I had a visit from my Mum recently. In the 36 years I’ve been on this planet I’ve never lived anywhere but in a 25km radius of where she is.That all changed in January this year when I moved to Australia. Certainly a hard goodbye, a big transition and an enormous change to my controlled neat little life.

 

But I have to say it’s working out well and we are happy here. But the icing on the cake came when my Mum arrived for a visit, the sense of joy and calm that came over me the minute she got here was almost indescribable. Her opinion, approval and general buoyant attitude gave me the much needed boost I was craving. Someone whose opinion matters more than most, telling me that the choices we have made here are good. Sometimes it takes the reassurance of those we love to give us an inner peace we would not otherwise have.

 

My Mum helped me so much, shared outings and adventures, enjoyed my son with me and made me see the joy in every day. She is my undying supporter, wants me to be happy, will do anything for me and is always there for me.
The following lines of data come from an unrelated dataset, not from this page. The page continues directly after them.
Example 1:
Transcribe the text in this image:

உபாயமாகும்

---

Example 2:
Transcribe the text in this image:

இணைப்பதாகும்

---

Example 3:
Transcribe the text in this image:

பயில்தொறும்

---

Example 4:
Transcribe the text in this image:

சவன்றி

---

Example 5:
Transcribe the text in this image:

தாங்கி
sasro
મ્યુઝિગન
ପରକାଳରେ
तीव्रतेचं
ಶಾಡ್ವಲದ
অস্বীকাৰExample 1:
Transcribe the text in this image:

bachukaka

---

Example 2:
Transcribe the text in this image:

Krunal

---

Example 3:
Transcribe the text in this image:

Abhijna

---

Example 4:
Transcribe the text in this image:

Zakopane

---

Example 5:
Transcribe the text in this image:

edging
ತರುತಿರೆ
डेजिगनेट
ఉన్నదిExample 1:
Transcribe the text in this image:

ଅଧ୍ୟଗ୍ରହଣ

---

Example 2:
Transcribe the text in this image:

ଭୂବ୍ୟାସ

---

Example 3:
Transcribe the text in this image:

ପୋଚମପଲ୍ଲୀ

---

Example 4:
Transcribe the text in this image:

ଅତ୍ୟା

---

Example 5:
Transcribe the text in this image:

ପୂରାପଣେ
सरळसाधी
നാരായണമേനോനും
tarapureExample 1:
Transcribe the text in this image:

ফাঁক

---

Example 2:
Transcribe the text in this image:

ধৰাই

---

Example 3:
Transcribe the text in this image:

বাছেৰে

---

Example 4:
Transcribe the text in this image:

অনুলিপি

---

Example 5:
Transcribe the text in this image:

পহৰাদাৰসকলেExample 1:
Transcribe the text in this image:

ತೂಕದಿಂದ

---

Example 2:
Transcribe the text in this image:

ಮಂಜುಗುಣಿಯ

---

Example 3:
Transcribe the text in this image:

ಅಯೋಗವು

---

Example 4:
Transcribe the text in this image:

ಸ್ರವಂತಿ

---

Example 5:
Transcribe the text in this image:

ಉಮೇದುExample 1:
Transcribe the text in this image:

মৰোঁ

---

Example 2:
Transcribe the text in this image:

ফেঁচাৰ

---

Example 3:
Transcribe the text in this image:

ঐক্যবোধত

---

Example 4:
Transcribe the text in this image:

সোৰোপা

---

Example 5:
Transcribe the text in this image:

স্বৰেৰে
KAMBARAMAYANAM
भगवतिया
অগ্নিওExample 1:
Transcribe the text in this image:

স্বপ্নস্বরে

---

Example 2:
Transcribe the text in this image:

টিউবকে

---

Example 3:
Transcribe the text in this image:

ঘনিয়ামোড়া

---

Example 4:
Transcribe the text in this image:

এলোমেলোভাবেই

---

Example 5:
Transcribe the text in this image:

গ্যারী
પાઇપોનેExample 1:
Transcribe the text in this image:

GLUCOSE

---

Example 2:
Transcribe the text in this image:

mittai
How many people can we truly say that about?

 

 

It made me think of all the special moments in a mother daughter/relationship, and perhaps most importantly the unique and extremely special journey that a Mum and her little girl share in the lead up to her wedding. It’s possibly the most extraordinary time in the lifespan of a mother and daughter, and I believe it pays to be aware of that in advance, because it’s so easy to get caught up with silly distractions, unnecessary worries and inevitable stress. Your Mum was the first to see you get dressed up as a child, and now to see you all grown up in front of her in your gorgeous gown will mean the world to her. She has escorted you through the milestones in your life and raised you to be the woman you are. The pride, wonder and awe she will feel is understandable. The effort and achievement she has put into getting you this far? Beyond commendable. The woman who gave you life and raised you right deserves respect and to be celebrated in her own way during this special time. My advice; share this journey with your Mum (and/or your fiance’s) if you can, involve her as much as possible in the choices, the decisions… you might well be surprised at the sage pearls of wisdom that your Mummy shares with you, and you might just be very grateful for the advice she gives and the experience she can draw from. You could even tie her own wedding into yours – her dress, some jewellery, a few photos from her big day? This would certainly be a lovely trip down memory lane for all involved. From personal experience I can say that both my parents were an incredible part of my wedding day, as were my husband’s parents. And we wouldn’t have had it any other way. They were a big reason why our day was so special and everyone commented on it; the family emphasis and bond between us was what made everyone feel part of something extraordinary, and the loving and warm vibe put everyone in a jovial and festive mood.

 

I know not everyone is lucky enough to have a Mum with them and I know that this time may be all the harder for it. Missing someone we care deeply about is never easy, and whilst as a child we believe we believe we will have both parents present on our wedding day, it might not always turn out like that. But if you are lucky enough to have your Mum and Dad by your side, then as the saying goes – don’t wait for their empty chair to remind you how much they mean to you. Love them now and show them how much! This is a celebration of love, and love means family and togetherness!

 

Salut La Familia – long live family!